Aurobindo Pharma USA, Inc. is a generic pharmaceutical manufacturer and distributor, wholly owned by Aurobindo Pharma Limited, based in India. Founded in 1986 and headquartered in HITEC City, Hyderabad, India, it became a public company in 1992.
The company is committed to delivering a broad portfolio of quality, affordable generic pharmaceuticals, adding value through superior customer service and efficient processes. It operates in over 125 countries, with a portfolio of more than 180 product families and 450 individual packages.
Aurobindo markets over 80% of the top 100 most prescribed products worldwide and has received numerous ANDA approvals, ranking 2nd among pharmaceutical companies based on prescriptions dispensed.
Under the oversight of the Senior Manager, Quality and Compliance, this position is responsible for documentation and training for Aurobindo Pharma USA, ensuring compliance with regulatory and cGMP requirements related to Change Controls, Deviations, CAPA, and more. The role also supports subsidiaries of Aurobindo Pharma USA as applicable.

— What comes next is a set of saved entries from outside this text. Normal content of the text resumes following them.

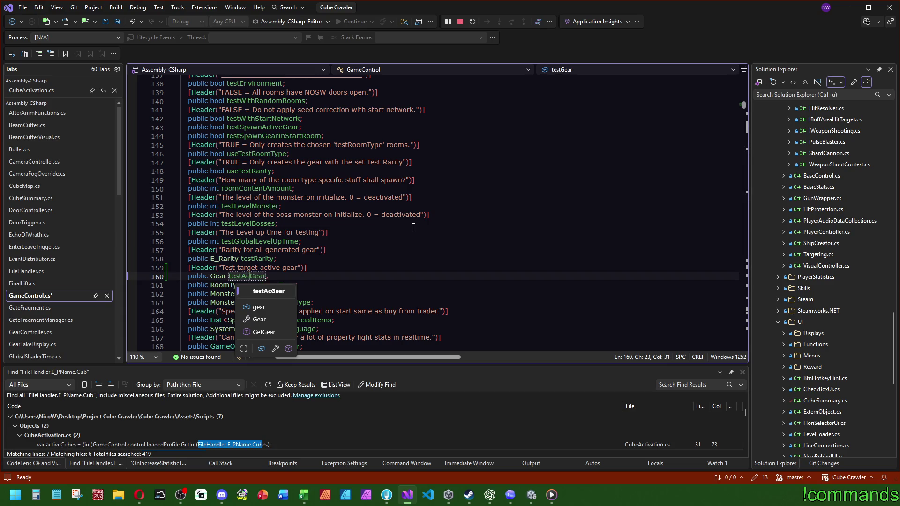
key(Return)
Duplicate it as a testPassiveGear field with a passive header, then view the Gear enum.
drag(312, 278, 185, 266)
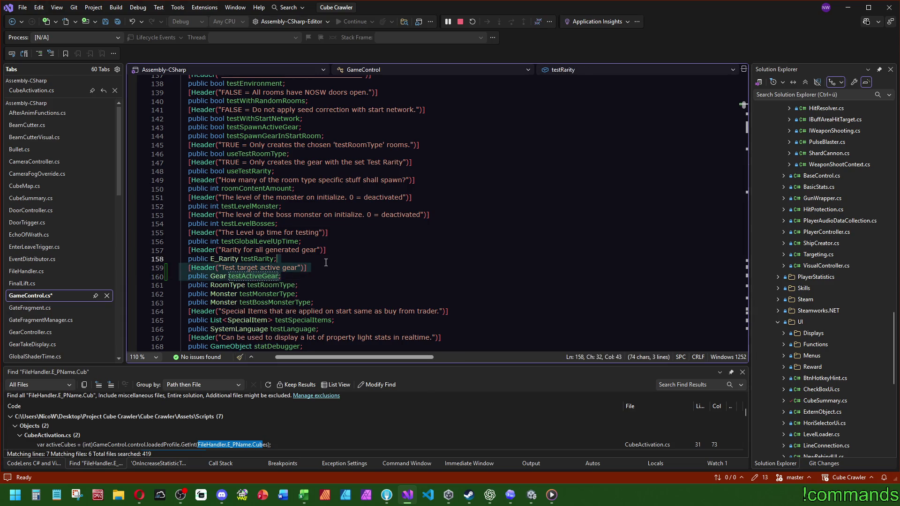
key(ctrl+d)
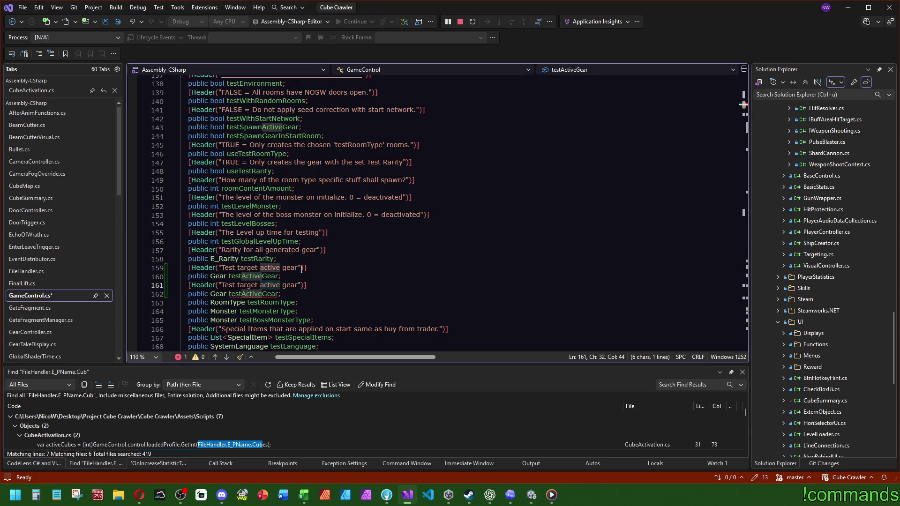
text(passive)
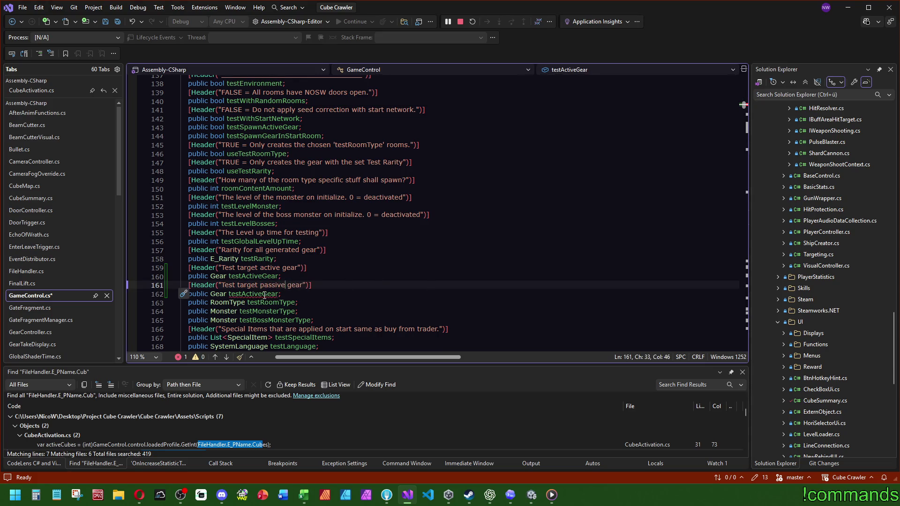
drag(262, 294, 241, 294)
text(PAssive)
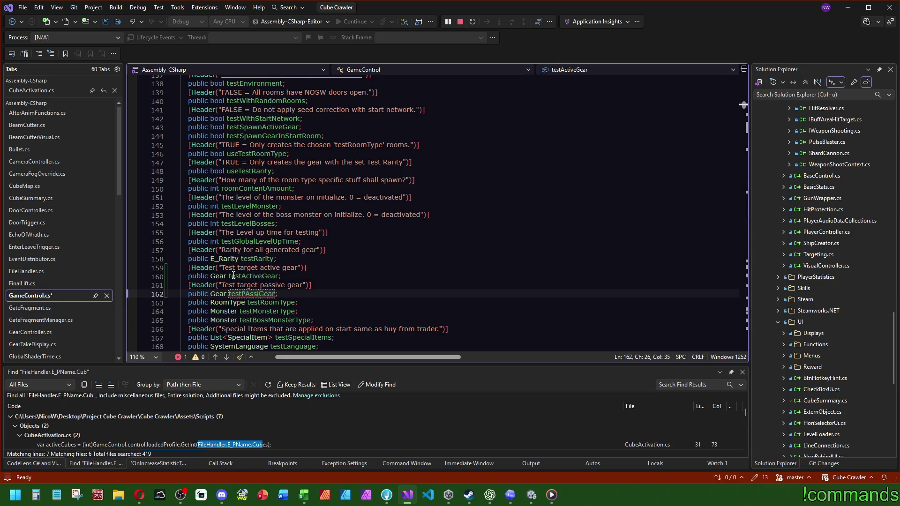
click(249, 295)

This is an office-based role requiring sitting, standing, reaching, and light lifting. Specific vision abilities are necessary for computer work. The noise level is moderate, and the physical exertion is minimal, with occasional lifting up to 25 lbs.
This position involves no exposure to blood, body fluids, or tissues (Category III risk).
Aurobindo Pharma USA, Inc. is an equal opportunity employer. Discrimination or harassment based on any characteristic protected by law is prohibited and applies to all aspects of employment.